1 The whole is the sum of its parts.

The Orioles have in recent years performed better than that. Blowing off their 2 or 5 wins above Pecota 1st or 3rd order projections because facts differ from theoretical projections works fine for a while, but folks, it's getting old.

2 Nelson Cruz is (was?) Superman.

You have him contributing 5.0 WARP in left field in 2014 and 3.7 WARP as DH for a total of 8.7 WARP, when his WARP last year was actually 4.2 (and you project his WARP this year will be 2.5, which may explain why the Orioles let him walk).

3 Chris Davis was (will again be?) Superboy.

You have him contributing 3.1 WARP at first base in 2014 when his WARP last year was only 0.7. This year you project him at 2.2

4 Delmon Young is a Nonperson.

Listening to Duquette and Showalter recent comments, the primary DH slot is his to lose. With or without reference to these comments, you project his 2015 WARP to be 0.0. Somebody is wrong here (but possibly not you).



To save us all some time here, even if Delmon is a Nonperson, just taking away the 4.5 and the 2.4 excess WARPs from 2014 Cruz and Davis respectively makes it harder to argue that the position players are 5 games worse, even on paper, in 2015.

On the other hand, some of your analysis seems spot on, such as the projected improvement in the rest of the AL East. And, you may be more optimistic about the starting and relief pitching than I (or, by some of his recent comments, Duquette) might be. So, why am I writing this?

Its because over the years I've been reading BP, it's seemed to me that Pythagoras and PECOTA have become deified, and in that process ossified. This in turn, it seems to me, has led to their occasional uncritical use, as in the examples cited above. These are great tools, but if they were the last word, and that easy to use, I wouldn't have to read BP any more.

In the case of the Orioles, the last two GMs and the current manager may have had WARPs above 0.0, and their fielding may have contributed more to their record than current metrics quantify. I'm not saying this is what you missed; what I'm saying is, Don't Stop Looking.

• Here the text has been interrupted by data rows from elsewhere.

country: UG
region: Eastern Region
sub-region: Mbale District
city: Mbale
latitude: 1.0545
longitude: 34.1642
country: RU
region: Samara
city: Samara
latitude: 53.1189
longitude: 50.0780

And, keep up the overall great work.
cburnell
2/12
Excellent points all. Nice work.
jtrussell10
2/12
The '2014 WARP' isnt the number at which the player, produced, its the number at which the *position* produced. Like Steve Pearce had 4.8 WARP, some of that in LF some of that as a DH, which is why the LF and DH dont add up to Nelson Cruz's WARP. Both Cruz and Pearce contributed, among others. The 'top player' is just the player who had the most appearances at that position, by all means just ignore that as its rather irrelevant.
therealn0d
2/12
I would hope that everyone realizes that it's just math. You can criticize the results, and therefore the math, but it's not personal. It's just math.
BrewersTT
2/13
The article does a good job of explaining why PECOTA doesn't like the team's 2015 chances. However, it only tangentially addresses why the projections have been so far off for several years in a row, and that is where there is the most opportunity to learn. I agree with CrashD above on this: the statement "Assuming it really is nothing systemic to the Orioles, which would be contrary to how the projections are put together," seems a little too pat.

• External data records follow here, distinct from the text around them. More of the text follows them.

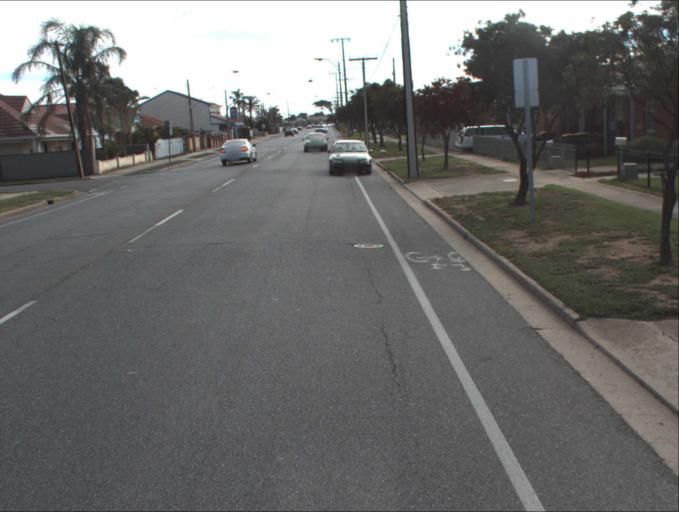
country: AU
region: South Australia
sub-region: Port Adelaide Enfield
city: Alberton
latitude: -34.8559
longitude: 138.5291
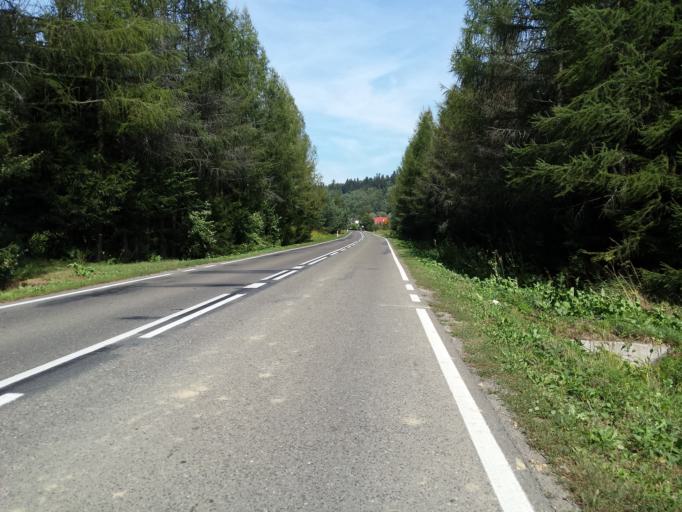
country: PL
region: Subcarpathian Voivodeship
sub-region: Powiat leski
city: Lesko
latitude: 49.4444
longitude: 22.3482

Maybe it is all just luck. It's possible to roll snake eyes four times in a row with fair dice. At what point do a string of consistent projection errors become "statistically" unlikely, leading us to reject the hypothesis of luck?

I'm not interested in attacking PECOTA. I'm interesting in discovering any potential hidden truths behind this.
Schere
2/13
The Orioles didn't win the division in 2012.
zacharylevine
2/14
Sorry, postseason, not division. -Z
crowdog27
2/14
Nice article. I guess it just makes me want to see a strict comparison of those previous years' projections against what actually happened in the real world. Wouldn't that speak to the issue a little. Was it the pitching or the hitting that outperformed the projection.

tim270
2/14
The Orioles are excellent defensively. This is considered on the positional side, but not on the pitching side. I think this explains a lot of the discrepancy.